Pakistan Blood Donation Deficit of 2.3 Million a Year Endangers Lives, WHO Warns

Tuesday, June 16, 2026
3 mins read
Pakistan Blood Donation Deficit
Photo Credit: Dawn

Pakistan’s blood donation deficit amounts to 2.3 million units annually, the World Health Organisation warned on Sunday on the occasion of World Blood Donor Day, as the country’s medical facilities receive only around 2.7 million donations per year against a clinical need estimated at more than 5 million, with the overwhelming majority of existing donations coming from family or replacement donors rather than the voluntary, unpaid donors regarded by health authorities as the safest and most sustainable source.

WHO Representative in Pakistan Dr Luo Dapeng said the scale of Pakistan’s blood donation deficit was directly costing lives that modern medicine would otherwise be capable of saving. “No patient, no mother, no sister, no son or daughter should die because of a lack of access to blood,” he said, adding that every donation counted and that without human solidarity hospitals and their health workers could not do their job. “Today, medical science can save lives more than ever before, but without human solidarity and blood donations, hospitals and their health workers cannot do their job of saving lives.”

This year’s global campaign, operating under the slogan “One Drop of Humanity. Give Blood. Save Lives”, seeks to reframe blood donation as an act of human solidarity rather than a purely medical transaction. WHO notes that thanks to advances in medical science, a single blood donation can now be processed to save up to three separate lives.

The Voluntary Donor Gap at the Heart of Pakistan’s Blood Donation Deficit

Of the approximately 2.7 million donations Pakistan currently receives each year, only 18 percent come from voluntary and non-remunerated donors. The remaining 82 percent come from family or replacement donors, individuals who donate specifically when a relative or known patient requires blood, rather than contributing to a shared national supply.

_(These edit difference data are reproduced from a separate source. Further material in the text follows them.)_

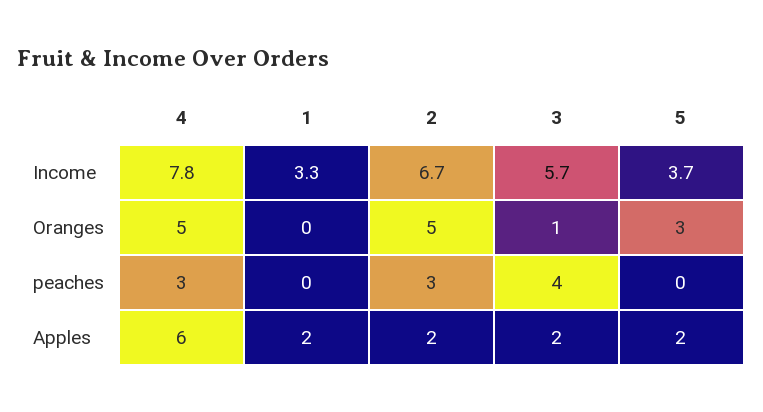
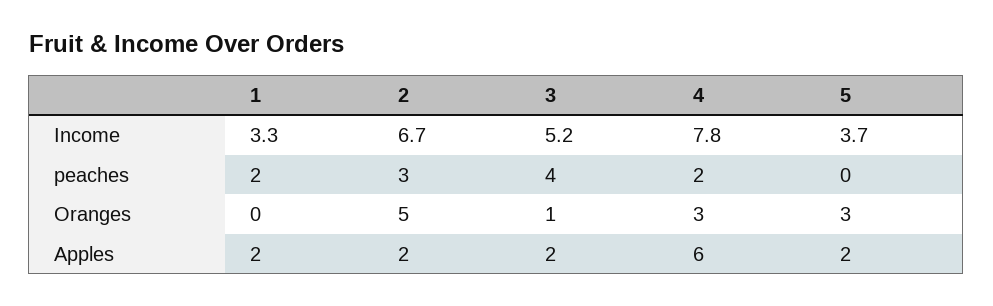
  {
    "4": {
      "Income": 7.8,
-     "Oranges": 5,
+     "Oranges": 3,
-     "peaches": 3,
+     "peaches": 2,
      "Apples": 6
    },
    "1": {
      "Income": 3.3,
      "Oranges": 0,
-     "peaches": 0,
+     "peaches": 2,
      "Apples": 2
    },
    "2": {
      "Income": 6.7,
      "Oranges": 5,
      "peaches": 3,
      "Apples": 2
    },
    "3": {
-     "Income": 5.7,
+     "Income": 5.2,
      "Oranges": 1,
      "peaches": 4,
      "Apples": 2
    },
    "5": {
      "Income": 3.7,
      "Oranges": 3,
      "peaches": 0,
      "Apples": 2
    }
  }

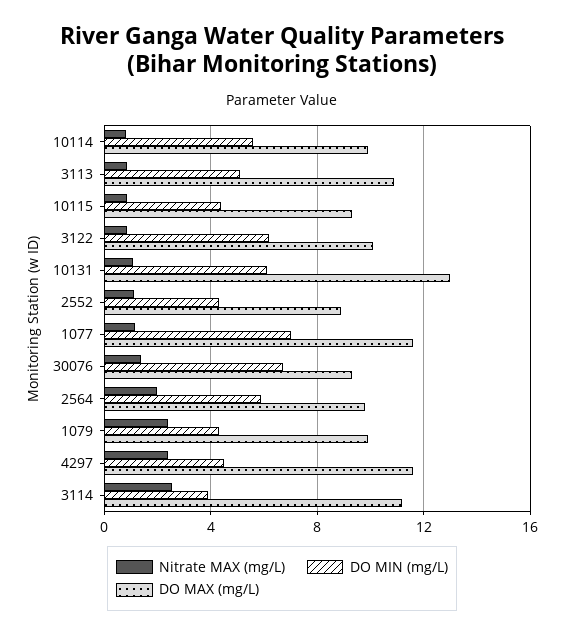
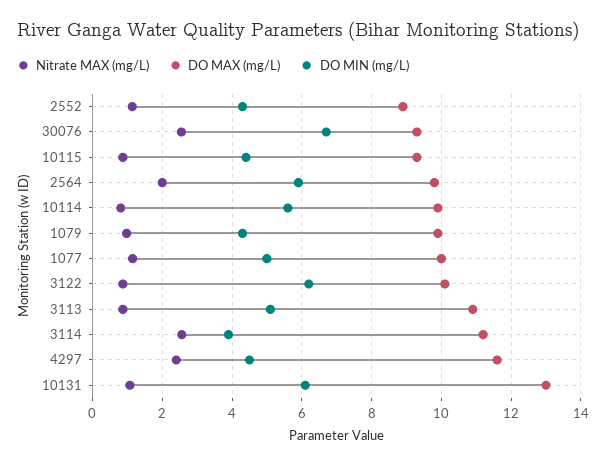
  {
    "Nitrate MAX (mg/L)": {
      "10114": 0.8,
      "3113": 0.8,
      "10115": 0.8,
      "3122": 0.8,
      "10131": 1,
      "2552": 1.2,
      "1077": 1.2,
-     "30076": 1.5,
+     "30076": 2.6,
      "2564": 2,
-     "1079": 2.5,
+     "1079": 1,
      "4297": 2.4,
      "3114": 2.6
    },
    "DO MIN (mg/L)": {
      "10114": 5.6,
      "3113": 5.2,
      "10115": 4.4,
      "3122": 6.2,
      "10131": 6.2,
      "2552": 4.4,
-     "1077": 7,
+     "1077": 5,
      "30076": 6.8,
      "2564": 6,
      "1079": 4.4,
      "4297": 4.6,
      "3114": 4
    },
    "DO MAX (mg/L)": {
      "10114": 10,
      "3113": 11,
      "10115": 9.4,
      "3122": 10.2,
      "10131": 13,
      "2552": 9,
-     "1077": 11.5,
+     "1077": 10,
      "30076": 9.4,
      "2564": 9.8,
      "1079": 10,
      "4297": 11.6,
      "3114": 11.2
    }
  }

The dominance of family and replacement donations in Pakistan’s blood donation deficit picture carries implications beyond the raw volume shortfall. Voluntary donors are considered the gold standard by WHO because they are less likely to conceal medical histories or risk factors when donating, making blood collected from them statistically safer for transfusion. When a system relies predominantly on family donors recruited under the pressure of a medical emergency, the likelihood of inadequate screening and the pressured concealment of disqualifying conditions increases.

Pakistan’s thalassaemia burden makes the blood donation deficit particularly acute. Pakistan has one of the highest rates of thalassaemia major in the world, with an estimated 100,000 or more children living with the condition, each requiring regular and frequent blood transfusions for survival. The country also carries a significant haemophilia burden and one of the highest hepatitis C prevalence rates globally, a disease transmissible through contaminated blood that underlines the importance of safe screening. Every unit of blood in short supply affects patients with these chronic conditions first and most severely.

What Blood Transfusions Treat

WHO set out the breadth of clinical dependence on blood supply in its World Blood Donor Day statement, noting that transfusions are essential for managing pregnancy-related haemorrhage, treating severe childhood anaemia, addressing bleeding disorders, infectious diseases, and various chronic conditions including cancers. Transfusions also support complex medical and surgical procedures and provide lifelong care for conditions such as sickle cell disease, thalassaemia, haemophilia, and immune disorders. They are equally critical in emergencies, disasters, and conflict situations.

In Pakistan’s context, the reference to emergency and disaster scenarios carries specific weight. The country experiences recurring large-scale floods that generate mass casualty events placing sudden acute demand on blood supplies. The 2022 floods, which affected one-third of the country’s landmass, exposed the fragility of blood bank systems under surge conditions. The 2.3 million unit annual Pakistan blood donation deficit represents a structural baseline shortfall that emergency events can only worsen.

WHO’s Call for Systemic Reform

WHO used World Blood Donor Day to call on the Pakistani government and all health authorities to invest in robust blood systems that support voluntary donation, equitable access, and safe transfusion practices, including standardised blood screening methods and protocols. Dr Dapeng said WHO stands with Pakistan and its health workforce to reinforce the country’s blood banks. “We will work to ensure safe and adequate blood supplies for all, regardless of social or economic status, no matter where they live or who they are,” he said.

Addressing Pakistan’s blood donation deficit in a structural rather than episodic way requires building a culture of voluntary donation across the population, supported by public health campaigns, accessible donation infrastructure, and community trust in the safety of the donation process. International experience suggests this transition takes years to achieve and depends heavily on consistent government investment and public education.

Pakistan’s population of approximately 240 million means the country would need to achieve a donation rate of roughly 2 percent of the population annually to meet current clinical demand, a target that requires more than doubling the existing voluntary donor base while simultaneously converting the 82 percent family donor share into a self-sustaining voluntary system.